In the Bantu expansion, a comparatively rapid propagation that took about two centuries and thousands of human generations between the 1st millennium BCE and the 1st millennium CE, they were reportedly distributed throughout Central, Eastern and Southern Africa. This term has also been framed as a mass migration.

Still others believed it was indeed a cultural spread and not a movement of particular populations which, solely on the basis of common language traits, could be described as a huge community.

The Bantu expansion remains discussed with respect to geographical form and direction. Two key possibilities are suggested, an early expansion to Central Africa, and a single origin of the dispersal radiating from there or an early division into an eastward and a southward wave of dispersal, with one wave traveling through the Congo basin towards East Africa, and another moving south along the African coast and the Congo River system towards Angola.

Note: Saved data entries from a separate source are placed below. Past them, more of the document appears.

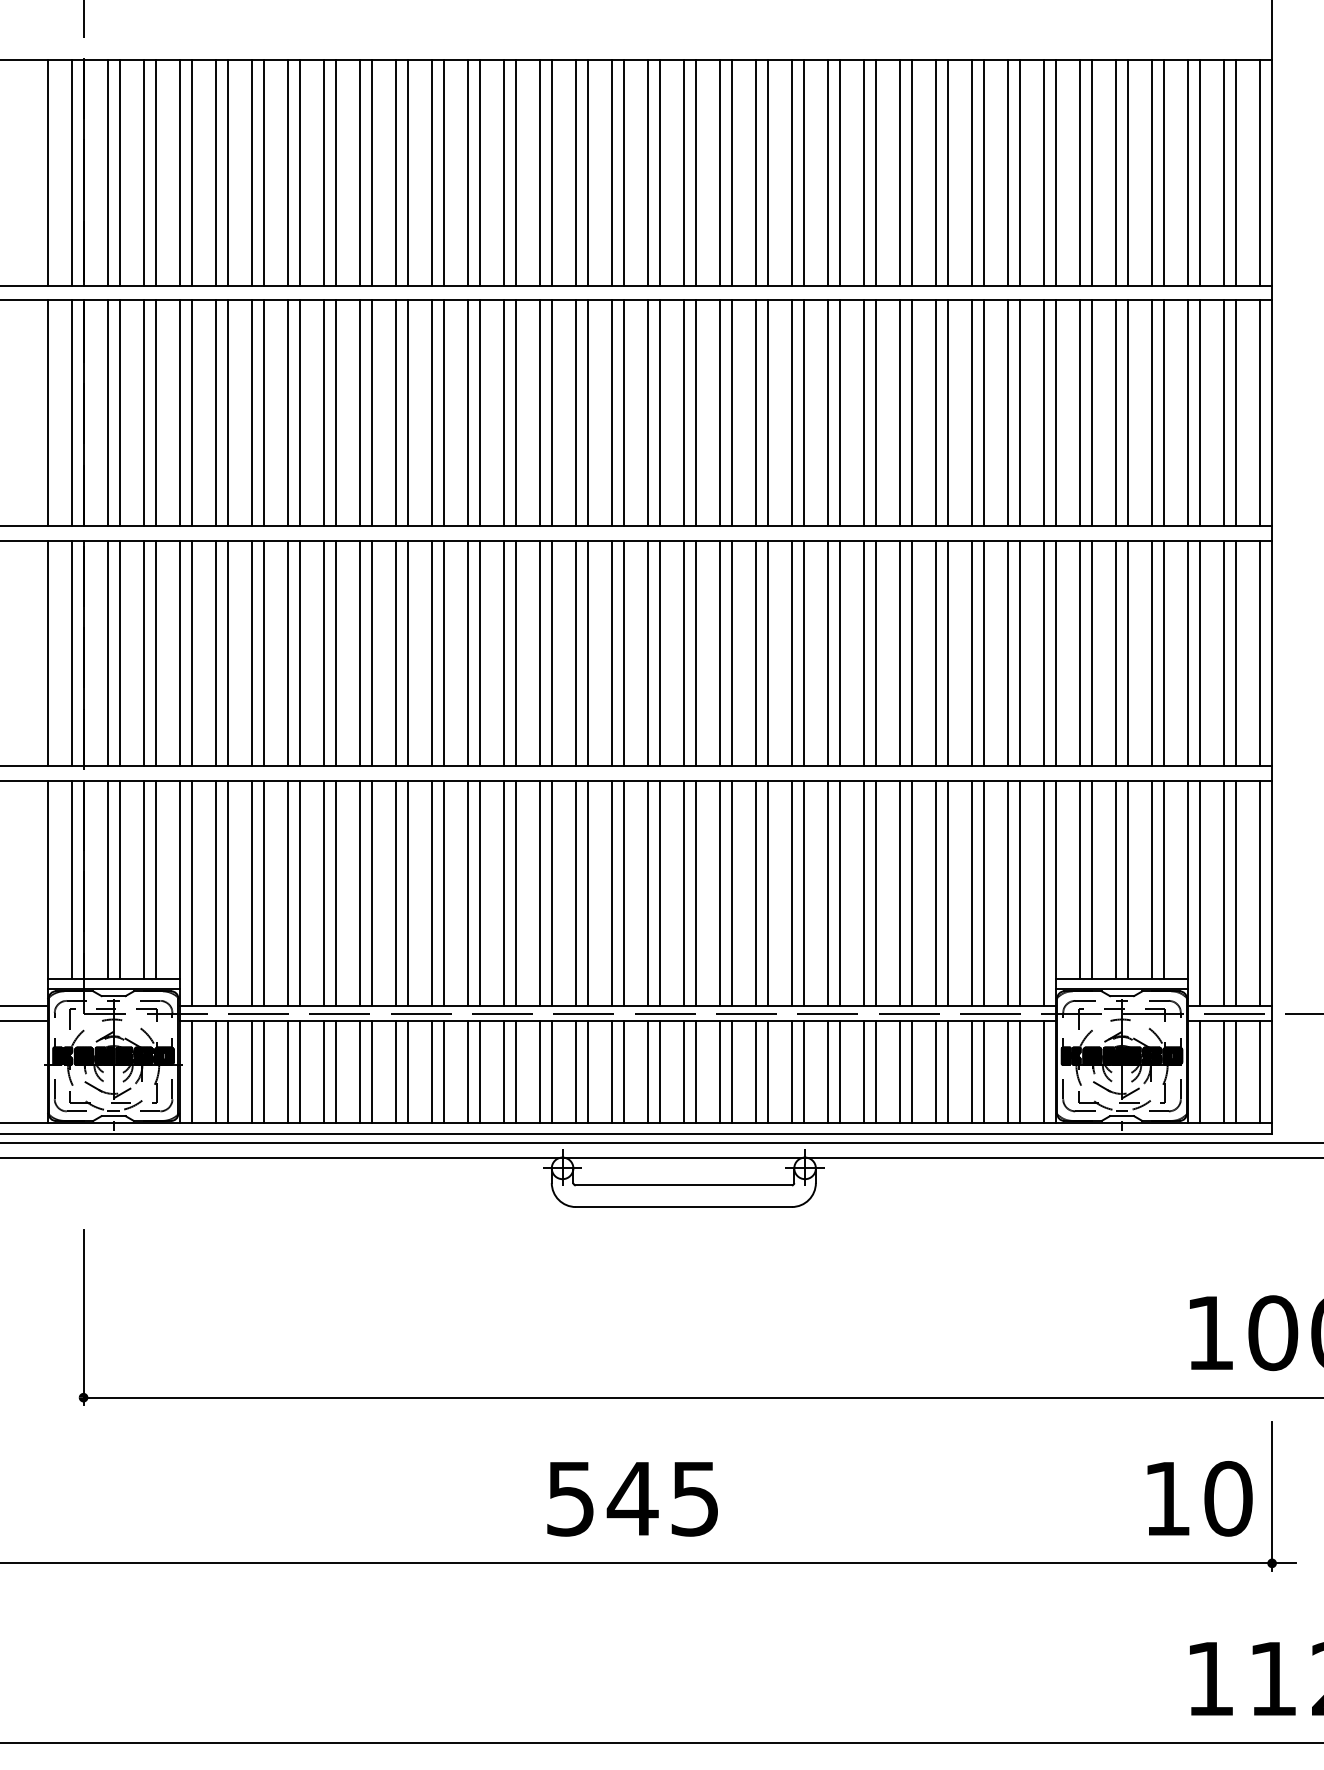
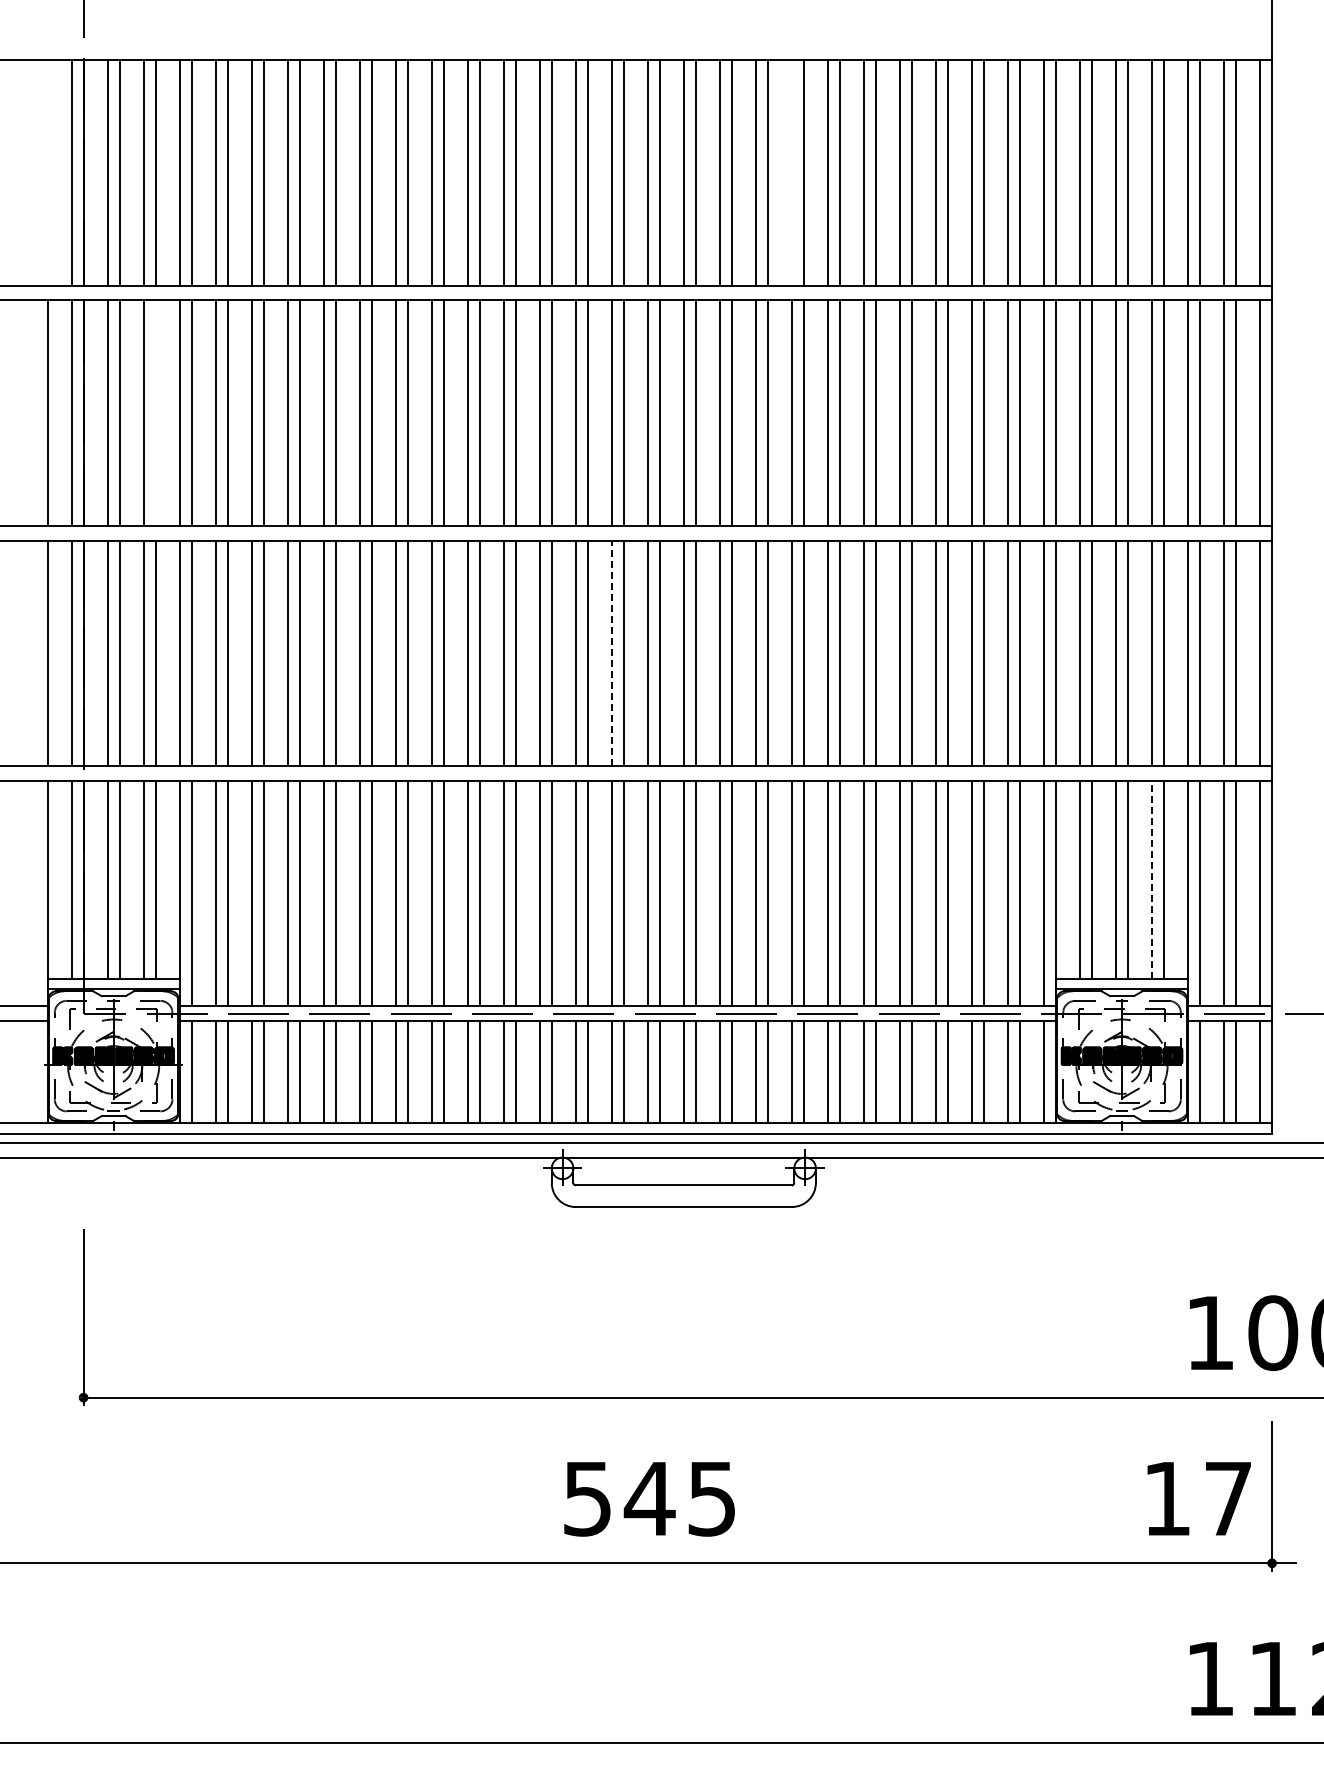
line at (47, 173): present -> none
line at (791, 173): present -> none
line at (155, 413): present -> none
line at (611, 653): solid -> dashed
line at (1152, 879): solid -> dashed
text at (1228, 1498): 10 -> 17
text at (632, 1499) position: (632, 1499) -> (649, 1499)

The genetic analysis shows that the genetic features of the Bantu language speakers differ significantly by area, indicating that prior local populations admixture.

The early scenario as defined in the 1990s suggests that the southern dispersal had entered the Central African rain forest by approximately 1500 BCE, while the southern Savannahs by 500 BCE were already reached, and by 1000 BCE the east dispersal reached the Great Lakes.

Possible movements from the Great Lakes region by small groups to the southeast may have been rapid, with initial settlements widely scattered near the coast and near rivers, owing to comparatively harsh agricultural conditions in areas farther away from water.

Latest archaeological and linguistic data on population movements indicates that sometime before the 3rd century AD along the coast, and the modern Northern Cape by AD 500, pioneering groups would have entered areas of modern KwaZulu-Natal in South Africa.

Under the Bantu migration expansion theory, many earlier settlers would have been assimilated and/or replaced by different Bantu-speaking cultures, with only a few modern populations maintaining independent existence in the era of European contact, such as Pygmy communities in Central Africa, the Hadza people in northern Tanzania, and various Khoisan populations in southern Africa.

In areas subsequently inhabited by Bantu-speakers, archeological evidence attests to their presence. Bantu-speaking migrants, as well as Nilotic and Central Sudanic speaking groups, may also have interacted with some Afro-Asiatic outlier groups in the southeast (mainly Cushitic). Among the relatively few modern Bantu pastoralist groups, cattle terminology in use indicates that the cattle acquisition may have been from Cushitic-speaking neighbors.

Linguistic evidence also indicates that the customs of milking cattle were also directly modeled on Cushitic cultures in the area. Cattle terminology in the Southern African Bantu languages varies from that used in more northern Bantu-speaking populations.

One recent suggestion is that the Cushitic-speakers had shifted south earlier, engaging with the northernmost Khoisan-speakers who had acquired cattle from them, and that the early Bantu-speakers had in turn, got their original cattle from the Cushitic-influenced Khwe-speaking people. Under this theory, greater later Bantu-speaking immigration eventually displaced or assimilated the southernmost extension of the range of Cushitic-speakers.